The month is almost over, in less than two weeks. The plan was to have all of the content assembled for the trailer by the end of the month so that I could work full-force come December towards getting the trailer and campaign out in a coordinated manner. While I’m still confident I can make the upcoming deadline, I have to admit I’m cutting it a bit too close for comfort, and as I’ve mentioned repeatedly, my rate of progress but more importantly my mood these past few months has been concerning. My pace is practically glacial at this point and the only thing that really keeps me going consistently is the sense of structure I’ve enforced upon myself. I hope there are no issues regarding the trailer; if it comes down to it, I might have to end up cutting it myself after all, which is a contingency I have to be prepared for.  

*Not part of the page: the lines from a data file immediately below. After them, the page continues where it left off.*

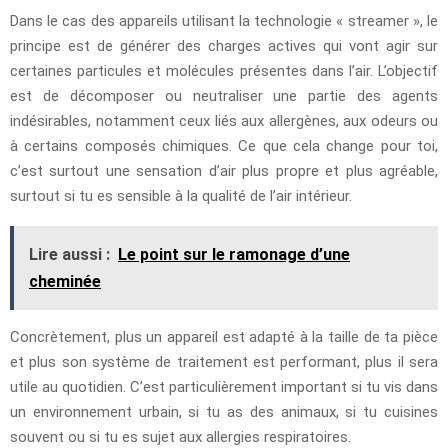
Dans le cas des appareils utilisant la technologie « streamer », le
principe est de générer des charges actives qui vont agir sur
certaines particules et molécules présentes dans l’air. L’objectif
est de décomposer ou neutraliser une partie des agents
indésirables, notamment ceux liés aux allergènes, aux odeurs ou
à certains composés chimiques. Ce que cela change pour toi,
c’est surtout une sensation d’air plus propre et plus agréable,
surtout si tu es sensible à la qualité de l’air intérieur.
Lire aussi :
Le point sur le ramonage d’une
cheminée
Concrètement, plus un appareil est adapté à la taille de ta pièce
et plus son système de traitement est performant, plus il sera
utile au quotidien. C’est particulièrement important si tu vis dans
un environnement urbain, si tu as des animaux, si tu cuisines
souvent ou si tu es sujet aux allergies respiratoires.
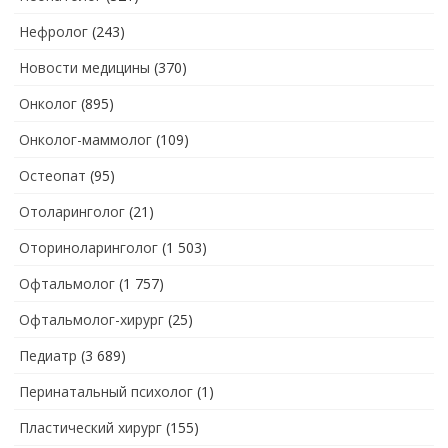
Нефролог
(243)
Новости медицины
(370)
Онколог
(895)
Онколог-маммолог
(109)
Остеопат
(95)
Отоларинголог
(21)
Оториноларинголог
(1 503)
Офтальмолог
(1 757)
Офтальмолог-хирург
(25)
Педиатр
(3 689)
Перинатальный психолог
(1)
Пластический хирург
(155)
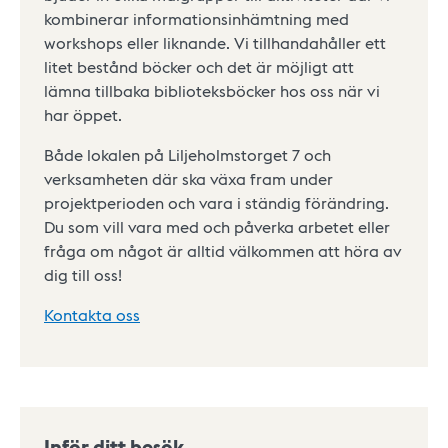
kombinerar informationsinhämtning med
workshops eller liknande. Vi tillhandahåller ett
litet bestånd böcker och det är möjligt att
lämna tillbaka biblioteksböcker hos oss när vi
har öppet.
Både lokalen på Liljeholmstorget 7 och
verksamheten där ska växa fram under
projektperioden och vara i ständig förändring.
Du som vill vara med och påverka arbetet eller
fråga om något är alltid välkommen att höra av
dig till oss!
Kontakta oss
Inför ditt besök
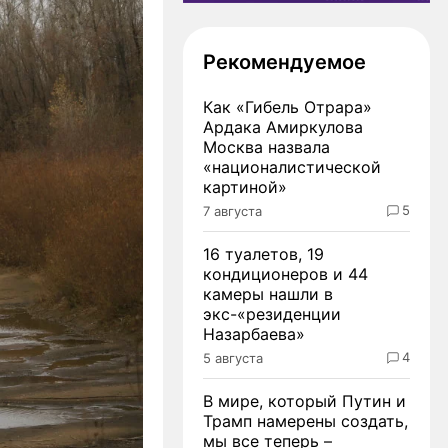
Рекомендуемое
Как «Гибель Отрара»
Ардака Амиркулова
Москва назвала
«националистической
картиной»
5
7 августа
16 туалетов, 19
кондиционеров и 44
камеры нашли в
экс-«резиденции
Назарбаева»
4
5 августа
В мире, который Путин и
Трамп намерены создать,
мы все теперь –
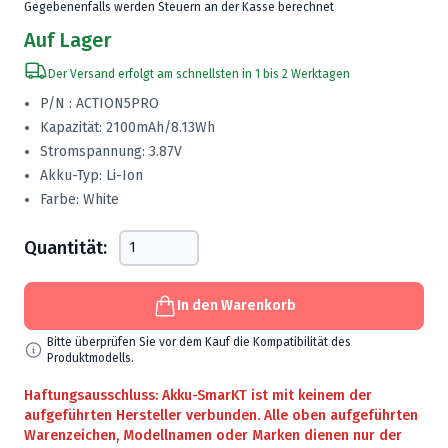
Gegebenenfalls werden Steuern an der Kasse berechnet
Auf Lager
Der Versand erfolgt am schnellsten in 1 bis 2 Werktagen
P/N : ACTION5PRO
Kapazität: 2100mAh/8.13Wh
Stromspannung: 3.87V
Akku-Typ: Li-Ion
Farbe: White
Quantität:
In den Warenkorb
Bitte überprüfen Sie vor dem Kauf die Kompatibilität des
Produktmodells.
Haftungsausschluss: Akku-SmarKT ist mit keinem der
aufgeführten Hersteller verbunden. Alle oben aufgeführten
Warenzeichen, Modellnamen oder Marken dienen nur der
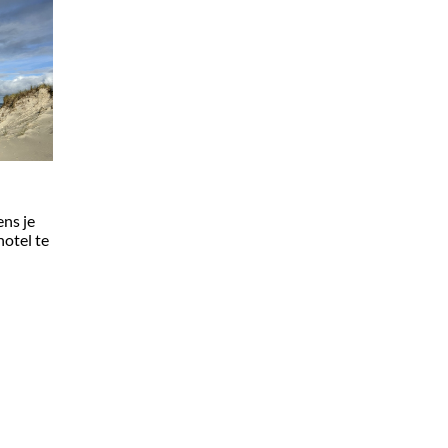
ens je
hotel te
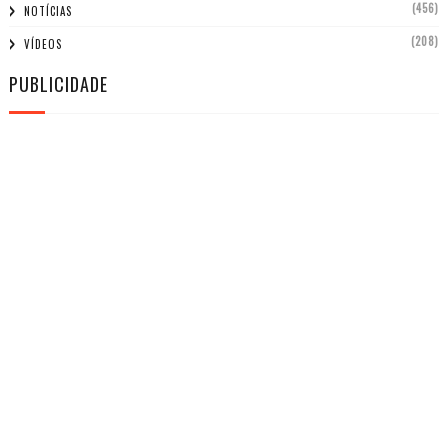
(456)
NOTÍCIAS
(208)
VÍDEOS
PUBLICIDADE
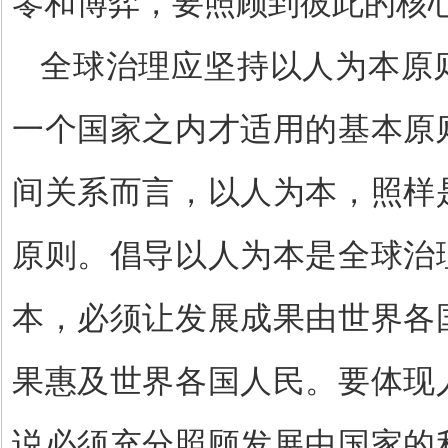
零和博弈，要照顾到彼此的核
全球治理应坚持以人为本原
一个国家之内才适用的基本原
间关系而言，以人为本，照样
原则。倡导以人为本是全球治
本，必须让发展成果由世界各
果惠及世界各国人民。要体现
说必须充分照顾发展中国家的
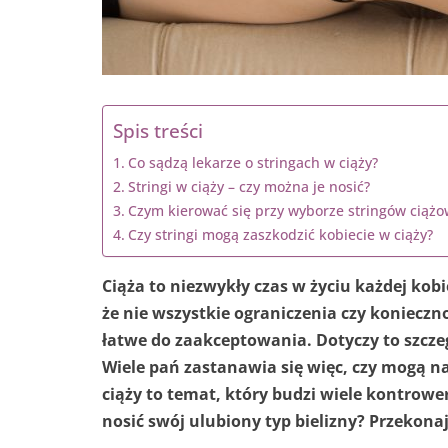
Spis treści
Co sądzą lekarze o stringach w ciąży?
Stringi w ciąży – czy można je nosić?
Czym kierować się przy wyborze stringów ciąż
Czy stringi mogą zaszkodzić kobiecie w ciąży?
Ciąża to niezwykły czas w życiu każdej kobi
że nie wszystkie ograniczenia czy koniecz
łatwe do zaakceptowania. Dotyczy to szczeg
Wiele pań zastanawia się więc, czy mogą na
ciąży to temat, który budzi wiele kontrower
nosić swój ulubiony typ bielizny? Przekona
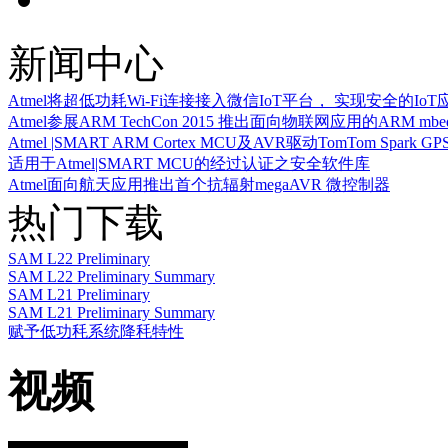
新闻中心
Atmel将超低功耗Wi-Fi连接接入微信IoT平台， 实现安全的Io
Atmel参展ARM TechCon 2015 推出面向物联网应用的ARM m
Atmel |SMART ARM Cortex MCU及AVR驱动TomTom Spark
适用于Atmel|SMART MCU的经过认证之安全软件库
Atmel面向航天应用推出首个抗辐射megaAVR 微控制器
热门下载
SAM L22 Preliminary
SAM L22 Preliminary Summary
SAM L21 Preliminary
SAM L21 Preliminary Summary
赋予低功秏系统降秏特性
视频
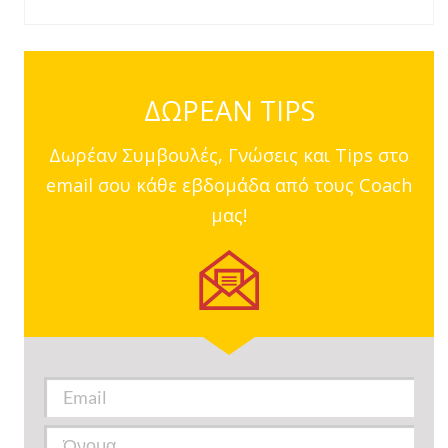
ΔΩΡΕΑΝ TIPS
Δωρέαν Συμβουλές, Γνώσεις και Tips στο
email σου κάθε εβδομάδα από τους Coach
μας!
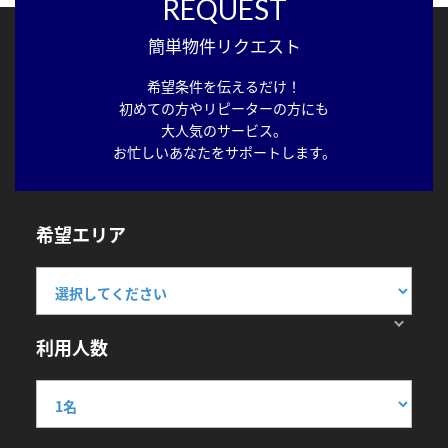
REQUEST
簡単物件リクエスト
希望条件を伝えるだけ！
初めての方やリピーターの方にも
大人気のサービス。
お忙しいあなたをサポートします。
希望エリア
利用人数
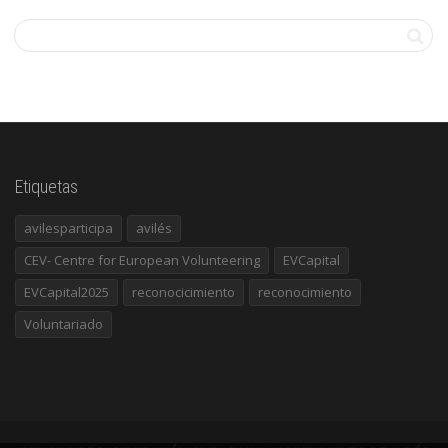
Etiquetas
avilesparticipa
avilés
CEV- Centre for European Volunteering
EVCapital
EVCapital2025
reconocicimiento
reconocimiento
Voluntariado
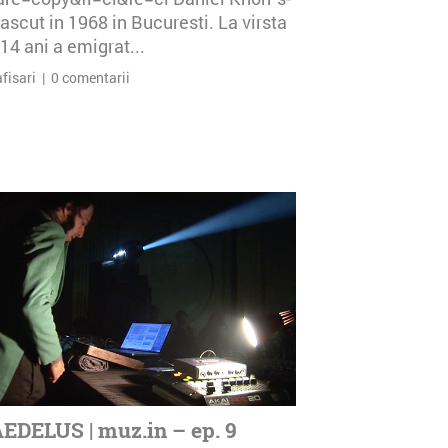
ascut in 1968 in Bucuresti. La virsta
14 ani a emigrat...
afisari | 0 comentarii
EDELUS | muz.in – ep. 9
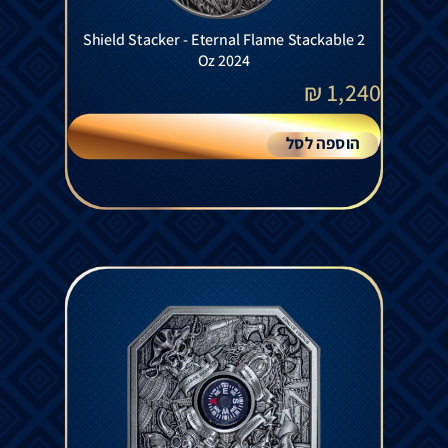
Shield Stacker - Eternal Flame Stackable 2
Oz 2024
₪
1,240
הוספה לסל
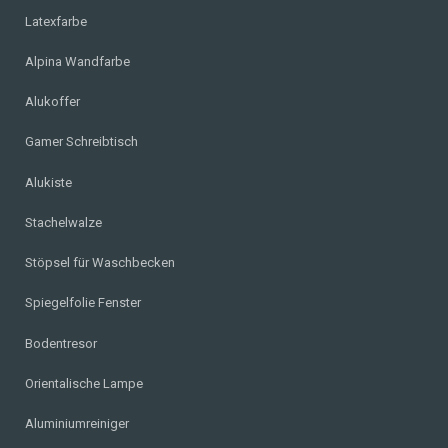
Latexfarbe
Alpina Wandfarbe
Alukoffer
Gamer Schreibtisch
Alukiste
Stachelwalze
Stöpsel für Waschbecken
Spiegelfolie Fenster
Bodentresor
Orientalische Lampe
Aluminiumreiniger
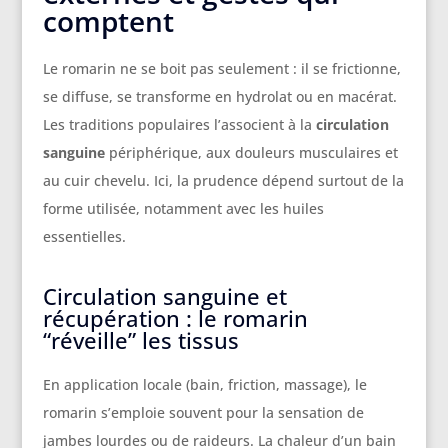
comptent
Le romarin ne se boit pas seulement : il se frictionne,
se diffuse, se transforme en hydrolat ou en macérat.
Les traditions populaires l’associent à la
circulation
sanguine
périphérique, aux douleurs musculaires et
au cuir chevelu. Ici, la prudence dépend surtout de la
forme utilisée, notamment avec les huiles
essentielles.
Circulation sanguine et
récupération : le romarin
“réveille” les tissus
En application locale (bain, friction, massage), le
romarin s’emploie souvent pour la sensation de
jambes lourdes ou de raideurs. La chaleur d’un bain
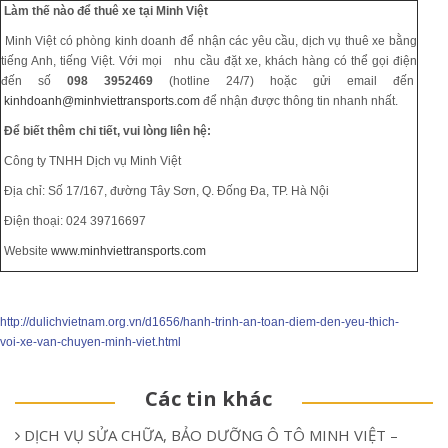
Làm thế nào để thuê xe tại Minh Việt
Minh Việt có phòng kinh doanh để nhận các yêu cầu, dịch vụ thuê xe bằng
tiếng Anh, tiếng Việt. Với mọi nhu cầu đặt xe, khách hàng có thể gọi điện
đến số
098 3952469
(hotline 24/7) hoặc gửi email đến
kinhdoanh@minhviettransports.com
để nhận được thông tin nhanh nhất.
Để biết thêm chi tiết, vui lòng liên hệ:
Công ty TNHH Dịch vụ Minh Việt
Địa chỉ: Số 17/167, đường Tây Sơn, Q. Đống Đa, TP. Hà Nội
Điện thoại: 024 39716697
Website
www.minhviettransports.com
http://dulichvietnam.org.vn/d1656/hanh-trinh-an-toan-diem-den-yeu-thich-
voi-xe-van-chuyen-minh-viet.html
Các tin khác
DỊCH VỤ SỬA CHỮA, BẢO DƯỠNG Ô TÔ MINH VIỆT –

There are some days, I have to be honest, where I don’t feel as if I’m working at all. Or as if I don’t even feel like I really exist anymore. It’s when I see what other people are doing – my old friends – with their lives, earning money, moving away to distant corners of the country, even just grinding away at the jobs they hate, day in and day out. There’s a certain kind of envy I feel. Not for their work itself, which I’d hate to do, but for the sense of externalised purpose and meaning. Their work is not solitary like mine is. It’s grounded in something beyond themselves. However petty that ulterior purpose is, they’re part of something – and for now, at least, I’m not. My friends and I, we’ve got each other’s backs and we’ve got others in whom we can entrust parts of ourselves… but at the end of the day, our work is solitary and it’s unbearably lonely, even to one another, and there’s no solace from that, not even release. We’re here I suppose because of that: because we couldn’t fit in with others, because we couldn’t tolerate the stupidity, the redundancy, the sheer repetition of the world. But I’ve discovered now that in all of that, there’s something else too, which we don’t have: the reassurance of one’s place and purpose. I wish I could say the same for myself; but honestly, some days, I just feel lost.